- [JOB] Up to and including the line with "Page size: 1125x1626.", return every line from the start of the entries below exactly.
>>
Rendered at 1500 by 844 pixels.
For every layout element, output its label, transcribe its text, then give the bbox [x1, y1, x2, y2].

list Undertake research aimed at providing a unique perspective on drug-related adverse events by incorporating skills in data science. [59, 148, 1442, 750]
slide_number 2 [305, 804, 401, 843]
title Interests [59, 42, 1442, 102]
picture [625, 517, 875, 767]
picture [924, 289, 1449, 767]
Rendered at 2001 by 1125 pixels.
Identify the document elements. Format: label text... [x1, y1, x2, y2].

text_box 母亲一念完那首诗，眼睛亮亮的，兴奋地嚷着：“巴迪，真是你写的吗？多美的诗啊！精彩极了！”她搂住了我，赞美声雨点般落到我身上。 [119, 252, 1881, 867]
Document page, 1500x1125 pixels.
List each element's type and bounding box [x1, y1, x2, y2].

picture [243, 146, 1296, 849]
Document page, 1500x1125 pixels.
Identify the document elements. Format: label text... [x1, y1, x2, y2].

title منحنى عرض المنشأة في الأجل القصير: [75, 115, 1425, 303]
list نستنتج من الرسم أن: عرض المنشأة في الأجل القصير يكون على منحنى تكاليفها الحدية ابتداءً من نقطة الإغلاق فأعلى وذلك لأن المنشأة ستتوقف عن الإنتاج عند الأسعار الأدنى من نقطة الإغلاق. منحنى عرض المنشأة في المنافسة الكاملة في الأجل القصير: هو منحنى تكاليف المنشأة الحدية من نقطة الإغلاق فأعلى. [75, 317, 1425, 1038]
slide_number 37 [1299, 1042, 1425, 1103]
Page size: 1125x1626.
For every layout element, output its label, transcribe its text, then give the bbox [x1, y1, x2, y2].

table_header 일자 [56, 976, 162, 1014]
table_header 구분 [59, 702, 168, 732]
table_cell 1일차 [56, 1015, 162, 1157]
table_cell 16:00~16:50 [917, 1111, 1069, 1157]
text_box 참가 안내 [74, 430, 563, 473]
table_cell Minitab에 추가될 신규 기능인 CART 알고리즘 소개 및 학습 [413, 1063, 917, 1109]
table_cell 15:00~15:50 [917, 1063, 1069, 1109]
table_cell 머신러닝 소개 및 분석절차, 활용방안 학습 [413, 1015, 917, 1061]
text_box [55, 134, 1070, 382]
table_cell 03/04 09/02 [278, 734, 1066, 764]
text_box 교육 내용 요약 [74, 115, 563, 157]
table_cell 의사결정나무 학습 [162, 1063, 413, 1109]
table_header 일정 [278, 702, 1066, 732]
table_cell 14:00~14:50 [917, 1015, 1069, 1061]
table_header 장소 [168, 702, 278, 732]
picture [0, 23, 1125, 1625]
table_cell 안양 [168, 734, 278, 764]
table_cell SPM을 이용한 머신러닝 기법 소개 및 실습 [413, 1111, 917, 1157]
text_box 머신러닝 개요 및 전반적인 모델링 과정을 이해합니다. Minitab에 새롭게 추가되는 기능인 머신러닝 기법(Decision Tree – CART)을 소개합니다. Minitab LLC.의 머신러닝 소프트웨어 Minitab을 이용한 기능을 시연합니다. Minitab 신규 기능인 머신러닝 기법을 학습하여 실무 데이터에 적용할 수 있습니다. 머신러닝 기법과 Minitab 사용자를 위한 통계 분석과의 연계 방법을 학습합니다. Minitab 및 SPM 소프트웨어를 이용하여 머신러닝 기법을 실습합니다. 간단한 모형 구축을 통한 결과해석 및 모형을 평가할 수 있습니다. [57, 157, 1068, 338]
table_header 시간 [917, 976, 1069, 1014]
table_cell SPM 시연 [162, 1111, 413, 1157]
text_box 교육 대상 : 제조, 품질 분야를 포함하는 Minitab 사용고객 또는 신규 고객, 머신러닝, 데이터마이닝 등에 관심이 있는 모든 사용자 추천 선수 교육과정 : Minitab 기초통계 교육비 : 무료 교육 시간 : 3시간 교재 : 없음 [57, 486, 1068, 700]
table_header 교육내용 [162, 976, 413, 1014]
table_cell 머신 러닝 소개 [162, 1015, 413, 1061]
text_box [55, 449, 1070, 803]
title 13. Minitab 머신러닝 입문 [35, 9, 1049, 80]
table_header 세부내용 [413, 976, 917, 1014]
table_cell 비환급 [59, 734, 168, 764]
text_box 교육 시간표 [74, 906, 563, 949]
<<
- [EXERCISE ANSWER]
Rendered at 1500 by 844 pixels.
For every layout element, output its label, transcribe its text, then give the bbox [x1, y1, x2, y2].

list Undertake research aimed at providing a unique perspective on drug-related adverse events by incorporating skills in data science. [59, 148, 1442, 750]
slide_number 2 [305, 804, 401, 843]
title Interests [59, 42, 1442, 102]
picture [625, 517, 875, 767]
picture [924, 289, 1449, 767]
Rendered at 2001 by 1125 pixels.
Identify the document elements. Format: label text... [x1, y1, x2, y2].

text_box 母亲一念完那首诗，眼睛亮亮的，兴奋地嚷着：“巴迪，真是你写的吗？多美的诗啊！精彩极了！”她搂住了我，赞美声雨点般落到我身上。 [119, 252, 1881, 867]
Document page, 1500x1125 pixels.
List each element's type and bounding box [x1, y1, x2, y2].

picture [243, 146, 1296, 849]
Document page, 1500x1125 pixels.
Identify the document elements. Format: label text... [x1, y1, x2, y2].

title منحنى عرض المنشأة في الأجل القصير: [75, 115, 1425, 303]
list نستنتج من الرسم أن: عرض المنشأة في الأجل القصير يكون على منحنى تكاليفها الحدية ابتداءً من نقطة الإغلاق فأعلى وذلك لأن المنشأة ستتوقف عن الإنتاج عند الأسعار الأدنى من نقطة الإغلاق. منحنى عرض المنشأة في المنافسة الكاملة في الأجل القصير: هو منحنى تكاليف المنشأة الحدية من نقطة الإغلاق فأعلى. [75, 317, 1425, 1038]
slide_number 37 [1299, 1042, 1425, 1103]
Page size: 1125x1626.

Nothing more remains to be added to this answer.